Where’s good to eat?
The best of the restaurants are conveniently grouped together at spots on either end of the island. To the west, dotted around the Place Dauphine and the surrounding streets, are the terribly chic Caveau du Palais, which juxtaposes a rustic decor of exposed brick and beam with exquisite French cuisine; Sequana, named after the mythical source of the Seine, whose duo of head chefs Eugénie and Philippe consistently serve up gastronomic wonders to the city’s most sophisticated diners; and La Rose de France, the terrace of which is the perfect place to soak up the unique ambience of one of the city’s three royal squares. At the opposite side of the island, hidden in the back streets near Notre-Dame, are the classic bistro, Au Bougnat, which has every scent and flavor you could hope for from the local cuisine; and Le Tambour d’Arcole, a down-to-earth brasserie that has everything on the menu you need for a quick bite on the go.
… Or for a picnic?
Despite Paris not being the leafiest of cities, its tiny central island has two beautiful parks in which to sit on a blanket and nibble away on some brie and a baguette. The picturesque Square du Vert-Galant, a needle-shaped green space, flanked on both sides by the Seine, is best known for its dramatic weeping willows and is a genuine oasis in the bustling heart of the city. Located to the rear of Notre-Dame de Paris, the tree-lined Square Jean XIII is another peaceful spot away from the crowds. It also offers some of the best architectural views of the cathedral.

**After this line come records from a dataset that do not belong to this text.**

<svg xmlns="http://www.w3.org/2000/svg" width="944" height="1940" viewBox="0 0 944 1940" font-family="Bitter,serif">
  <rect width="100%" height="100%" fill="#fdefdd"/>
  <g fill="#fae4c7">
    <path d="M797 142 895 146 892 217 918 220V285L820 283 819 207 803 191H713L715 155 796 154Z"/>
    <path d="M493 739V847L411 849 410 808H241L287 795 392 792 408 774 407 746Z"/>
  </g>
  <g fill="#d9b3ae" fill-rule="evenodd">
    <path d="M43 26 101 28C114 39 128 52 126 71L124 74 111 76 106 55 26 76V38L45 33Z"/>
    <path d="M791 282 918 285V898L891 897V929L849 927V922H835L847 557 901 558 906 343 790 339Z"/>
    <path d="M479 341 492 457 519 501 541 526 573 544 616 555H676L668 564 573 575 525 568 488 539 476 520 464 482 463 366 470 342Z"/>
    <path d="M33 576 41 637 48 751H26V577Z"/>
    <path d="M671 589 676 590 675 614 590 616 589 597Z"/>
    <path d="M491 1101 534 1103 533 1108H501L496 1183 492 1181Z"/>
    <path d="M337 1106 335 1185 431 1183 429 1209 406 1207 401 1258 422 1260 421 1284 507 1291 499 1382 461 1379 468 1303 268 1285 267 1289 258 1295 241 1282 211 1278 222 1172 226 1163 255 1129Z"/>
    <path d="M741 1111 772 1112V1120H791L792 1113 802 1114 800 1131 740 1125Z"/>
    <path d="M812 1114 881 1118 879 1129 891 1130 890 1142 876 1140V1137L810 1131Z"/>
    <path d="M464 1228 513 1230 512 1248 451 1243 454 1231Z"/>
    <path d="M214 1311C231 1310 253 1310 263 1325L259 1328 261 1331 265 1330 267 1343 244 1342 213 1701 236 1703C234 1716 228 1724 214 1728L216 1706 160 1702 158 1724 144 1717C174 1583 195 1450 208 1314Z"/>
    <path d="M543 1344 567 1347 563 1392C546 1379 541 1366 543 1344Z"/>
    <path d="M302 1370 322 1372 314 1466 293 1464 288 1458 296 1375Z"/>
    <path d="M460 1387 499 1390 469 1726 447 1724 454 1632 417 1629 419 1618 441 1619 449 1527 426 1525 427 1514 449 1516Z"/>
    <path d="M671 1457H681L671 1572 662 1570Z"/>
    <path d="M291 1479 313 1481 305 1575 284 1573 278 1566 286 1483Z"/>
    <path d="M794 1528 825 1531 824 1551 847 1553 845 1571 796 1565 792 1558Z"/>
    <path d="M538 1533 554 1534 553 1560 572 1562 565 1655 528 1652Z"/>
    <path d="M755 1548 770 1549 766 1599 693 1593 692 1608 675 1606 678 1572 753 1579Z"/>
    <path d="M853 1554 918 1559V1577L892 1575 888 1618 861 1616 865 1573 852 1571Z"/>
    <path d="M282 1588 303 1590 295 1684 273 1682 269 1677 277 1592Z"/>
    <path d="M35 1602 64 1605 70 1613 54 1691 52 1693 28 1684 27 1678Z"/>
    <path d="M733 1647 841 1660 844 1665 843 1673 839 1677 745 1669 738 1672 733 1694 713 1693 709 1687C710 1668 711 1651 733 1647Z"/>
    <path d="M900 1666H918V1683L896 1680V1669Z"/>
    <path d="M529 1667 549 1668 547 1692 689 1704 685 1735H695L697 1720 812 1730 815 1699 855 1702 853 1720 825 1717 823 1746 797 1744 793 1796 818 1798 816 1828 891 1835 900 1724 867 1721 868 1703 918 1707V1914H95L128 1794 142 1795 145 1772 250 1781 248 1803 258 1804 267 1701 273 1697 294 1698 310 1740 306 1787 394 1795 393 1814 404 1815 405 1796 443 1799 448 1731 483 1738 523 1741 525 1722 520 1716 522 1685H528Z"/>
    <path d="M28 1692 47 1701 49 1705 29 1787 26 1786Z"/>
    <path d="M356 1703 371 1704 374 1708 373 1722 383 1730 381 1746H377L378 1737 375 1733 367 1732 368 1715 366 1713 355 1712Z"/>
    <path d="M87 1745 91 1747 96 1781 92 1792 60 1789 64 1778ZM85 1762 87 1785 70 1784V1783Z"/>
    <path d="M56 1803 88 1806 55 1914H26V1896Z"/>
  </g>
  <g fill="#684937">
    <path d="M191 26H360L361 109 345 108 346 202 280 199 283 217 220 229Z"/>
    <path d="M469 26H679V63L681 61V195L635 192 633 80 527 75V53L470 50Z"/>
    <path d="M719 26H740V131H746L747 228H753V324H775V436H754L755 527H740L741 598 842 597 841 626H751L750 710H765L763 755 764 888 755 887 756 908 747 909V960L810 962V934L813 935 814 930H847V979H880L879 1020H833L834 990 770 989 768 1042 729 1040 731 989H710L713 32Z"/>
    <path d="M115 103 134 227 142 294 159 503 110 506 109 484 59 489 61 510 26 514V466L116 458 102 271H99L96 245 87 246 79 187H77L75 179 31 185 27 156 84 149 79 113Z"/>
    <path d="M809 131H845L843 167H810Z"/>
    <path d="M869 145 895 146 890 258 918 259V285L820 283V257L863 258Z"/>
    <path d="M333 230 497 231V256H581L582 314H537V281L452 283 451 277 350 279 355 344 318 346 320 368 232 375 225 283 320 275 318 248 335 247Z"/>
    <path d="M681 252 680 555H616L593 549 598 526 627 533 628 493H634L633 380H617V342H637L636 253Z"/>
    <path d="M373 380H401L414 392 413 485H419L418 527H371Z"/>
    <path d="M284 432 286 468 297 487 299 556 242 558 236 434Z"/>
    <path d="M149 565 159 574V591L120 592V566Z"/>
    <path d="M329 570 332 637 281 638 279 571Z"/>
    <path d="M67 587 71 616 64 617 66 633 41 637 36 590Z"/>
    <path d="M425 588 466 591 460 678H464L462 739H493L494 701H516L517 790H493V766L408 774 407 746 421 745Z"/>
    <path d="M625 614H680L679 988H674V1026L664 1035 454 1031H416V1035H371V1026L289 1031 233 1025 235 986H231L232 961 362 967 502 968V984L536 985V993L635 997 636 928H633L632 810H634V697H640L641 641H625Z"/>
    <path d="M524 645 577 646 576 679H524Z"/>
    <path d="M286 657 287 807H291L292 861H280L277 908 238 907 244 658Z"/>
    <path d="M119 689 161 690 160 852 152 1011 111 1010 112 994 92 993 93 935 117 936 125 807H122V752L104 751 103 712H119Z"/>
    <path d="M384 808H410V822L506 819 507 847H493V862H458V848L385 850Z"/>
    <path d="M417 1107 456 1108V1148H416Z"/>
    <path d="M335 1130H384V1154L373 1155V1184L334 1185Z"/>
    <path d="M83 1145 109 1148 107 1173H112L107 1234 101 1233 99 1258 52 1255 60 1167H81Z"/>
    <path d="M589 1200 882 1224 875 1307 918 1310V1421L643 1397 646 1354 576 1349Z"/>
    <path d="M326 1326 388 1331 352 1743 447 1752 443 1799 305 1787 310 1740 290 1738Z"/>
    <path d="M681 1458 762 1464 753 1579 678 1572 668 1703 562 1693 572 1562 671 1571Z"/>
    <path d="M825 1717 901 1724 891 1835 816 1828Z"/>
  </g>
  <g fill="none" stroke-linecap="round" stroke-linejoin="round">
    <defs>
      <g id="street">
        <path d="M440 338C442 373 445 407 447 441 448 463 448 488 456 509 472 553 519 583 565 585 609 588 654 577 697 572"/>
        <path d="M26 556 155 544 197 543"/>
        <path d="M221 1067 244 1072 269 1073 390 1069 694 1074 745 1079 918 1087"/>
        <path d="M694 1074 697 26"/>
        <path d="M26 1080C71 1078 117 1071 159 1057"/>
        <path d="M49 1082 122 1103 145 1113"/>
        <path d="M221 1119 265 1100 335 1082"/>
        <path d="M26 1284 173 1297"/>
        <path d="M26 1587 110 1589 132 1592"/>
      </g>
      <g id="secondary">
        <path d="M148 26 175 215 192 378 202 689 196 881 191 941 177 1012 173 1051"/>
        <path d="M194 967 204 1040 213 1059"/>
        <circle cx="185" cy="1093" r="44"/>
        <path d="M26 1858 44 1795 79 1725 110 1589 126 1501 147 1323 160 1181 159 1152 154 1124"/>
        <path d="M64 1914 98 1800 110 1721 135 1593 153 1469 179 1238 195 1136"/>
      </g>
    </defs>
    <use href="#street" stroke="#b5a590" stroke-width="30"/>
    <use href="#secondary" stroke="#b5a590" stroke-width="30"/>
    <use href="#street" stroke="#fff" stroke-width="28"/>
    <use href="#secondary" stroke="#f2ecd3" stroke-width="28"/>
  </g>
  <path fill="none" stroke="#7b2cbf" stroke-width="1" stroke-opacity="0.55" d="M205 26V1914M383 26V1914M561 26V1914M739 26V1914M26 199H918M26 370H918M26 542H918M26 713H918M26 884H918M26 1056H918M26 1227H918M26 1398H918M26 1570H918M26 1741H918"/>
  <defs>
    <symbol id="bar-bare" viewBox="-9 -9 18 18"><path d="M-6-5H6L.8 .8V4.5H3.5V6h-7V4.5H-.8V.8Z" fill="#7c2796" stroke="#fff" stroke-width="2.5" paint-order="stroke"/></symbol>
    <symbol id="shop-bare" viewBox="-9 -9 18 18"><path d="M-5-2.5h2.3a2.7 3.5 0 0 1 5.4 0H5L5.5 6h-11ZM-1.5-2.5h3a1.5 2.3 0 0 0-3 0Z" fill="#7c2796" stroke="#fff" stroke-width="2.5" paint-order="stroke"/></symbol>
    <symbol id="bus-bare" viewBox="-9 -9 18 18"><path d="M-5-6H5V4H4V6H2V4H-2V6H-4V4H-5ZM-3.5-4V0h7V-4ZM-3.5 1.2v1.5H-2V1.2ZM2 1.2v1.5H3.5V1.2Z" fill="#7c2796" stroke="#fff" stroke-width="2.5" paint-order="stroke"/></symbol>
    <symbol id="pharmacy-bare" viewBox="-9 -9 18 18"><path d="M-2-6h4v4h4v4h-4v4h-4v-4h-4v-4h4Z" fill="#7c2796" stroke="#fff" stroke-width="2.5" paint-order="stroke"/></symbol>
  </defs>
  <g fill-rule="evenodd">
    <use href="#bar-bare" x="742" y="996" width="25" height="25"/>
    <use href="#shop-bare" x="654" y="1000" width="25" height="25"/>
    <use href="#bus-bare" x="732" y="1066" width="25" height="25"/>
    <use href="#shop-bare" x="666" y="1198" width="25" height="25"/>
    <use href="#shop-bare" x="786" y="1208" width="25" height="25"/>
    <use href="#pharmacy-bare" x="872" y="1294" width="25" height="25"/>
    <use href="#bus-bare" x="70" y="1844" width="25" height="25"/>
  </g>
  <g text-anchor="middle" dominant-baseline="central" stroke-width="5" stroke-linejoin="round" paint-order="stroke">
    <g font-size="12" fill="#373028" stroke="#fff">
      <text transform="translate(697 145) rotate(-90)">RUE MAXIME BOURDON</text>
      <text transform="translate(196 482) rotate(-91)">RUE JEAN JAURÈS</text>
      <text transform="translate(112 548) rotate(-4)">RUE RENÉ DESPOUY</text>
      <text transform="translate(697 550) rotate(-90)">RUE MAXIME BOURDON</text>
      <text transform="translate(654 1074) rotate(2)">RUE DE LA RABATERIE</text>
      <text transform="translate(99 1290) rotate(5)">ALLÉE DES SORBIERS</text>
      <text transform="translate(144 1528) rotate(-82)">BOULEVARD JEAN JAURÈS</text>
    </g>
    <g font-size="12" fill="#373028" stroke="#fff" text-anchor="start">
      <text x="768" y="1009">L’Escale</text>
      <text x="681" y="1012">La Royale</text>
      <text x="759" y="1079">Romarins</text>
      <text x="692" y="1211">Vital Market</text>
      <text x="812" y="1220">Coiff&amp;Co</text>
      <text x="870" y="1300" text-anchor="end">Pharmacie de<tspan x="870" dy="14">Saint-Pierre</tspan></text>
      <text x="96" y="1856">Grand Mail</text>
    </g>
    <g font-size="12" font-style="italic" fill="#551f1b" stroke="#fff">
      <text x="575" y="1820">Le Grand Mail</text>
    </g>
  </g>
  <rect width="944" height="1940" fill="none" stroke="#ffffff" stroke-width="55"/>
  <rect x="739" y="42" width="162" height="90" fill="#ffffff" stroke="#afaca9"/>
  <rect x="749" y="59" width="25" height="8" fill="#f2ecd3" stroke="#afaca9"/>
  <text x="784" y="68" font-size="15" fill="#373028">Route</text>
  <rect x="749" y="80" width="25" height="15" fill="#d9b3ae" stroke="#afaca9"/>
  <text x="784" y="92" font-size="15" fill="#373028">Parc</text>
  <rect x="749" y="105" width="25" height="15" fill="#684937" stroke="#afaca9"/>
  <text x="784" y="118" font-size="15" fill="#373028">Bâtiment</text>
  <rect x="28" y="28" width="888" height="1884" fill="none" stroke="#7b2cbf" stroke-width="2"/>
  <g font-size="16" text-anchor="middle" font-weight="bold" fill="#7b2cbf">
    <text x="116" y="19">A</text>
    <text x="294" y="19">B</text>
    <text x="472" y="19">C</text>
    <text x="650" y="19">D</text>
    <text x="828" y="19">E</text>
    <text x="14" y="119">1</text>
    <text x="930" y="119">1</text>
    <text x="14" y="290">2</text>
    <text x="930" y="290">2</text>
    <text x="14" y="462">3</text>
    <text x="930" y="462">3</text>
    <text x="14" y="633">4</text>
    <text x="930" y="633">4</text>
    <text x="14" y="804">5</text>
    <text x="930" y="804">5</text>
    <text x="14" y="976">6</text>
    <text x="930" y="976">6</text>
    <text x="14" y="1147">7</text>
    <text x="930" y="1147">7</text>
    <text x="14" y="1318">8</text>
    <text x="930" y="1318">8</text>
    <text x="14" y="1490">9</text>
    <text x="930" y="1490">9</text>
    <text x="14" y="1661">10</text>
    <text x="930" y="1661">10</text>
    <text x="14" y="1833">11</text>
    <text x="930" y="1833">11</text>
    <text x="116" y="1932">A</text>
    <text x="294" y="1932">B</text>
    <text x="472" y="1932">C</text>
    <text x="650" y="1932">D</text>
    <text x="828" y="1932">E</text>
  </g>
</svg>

Where's best for a cup of coffee or a glass of wine?
Where’s best for a cup of coffee or a glass of wine?
There are plenty of cafés and bars on the island but a particular local favorite is the Taverne Henri IV. Lawyers working at the nearby Palais de Justice, and a fair few stars of the literary and film worlds, love it for its intimate atmosphere and exceptional wines. If you’d rather relax with a hot drink, the equally elegant Fu De Cha is the perfect place to enjoy some specialty Chinese teas, and some amazing Sichuan cuisine at lunchtime as well.
Is there anything else worth seeing?
In a quiet square between the crowds at Notre-Dame and the admittedly more subdued line outside the Sainte-Chapelle is the Marché Aux Fleurs – Reine Elizabeth II. Opened in 1830, the flower market’s characteristic green pavilions, which also sell potted plants, seeds, cards, gifts and, at weekends, exotic birds and small animals, were rechristened in 2014 in honor of the British monarch’s visit. Just around the corner is the Tour de l’Horloge, whose stunning gold and blue timepiece from 1370, the city’s first, was restored to its full glory in 2012. Equally worth a visit is the Pont Neuf. Inaugurated in 1607 by King Henri IV, whose equestrian statue stands guard over its central point today, the bridge offers amazing views (and photo opportunities) down the Seine towards the Louvre and the Eiffel Tower.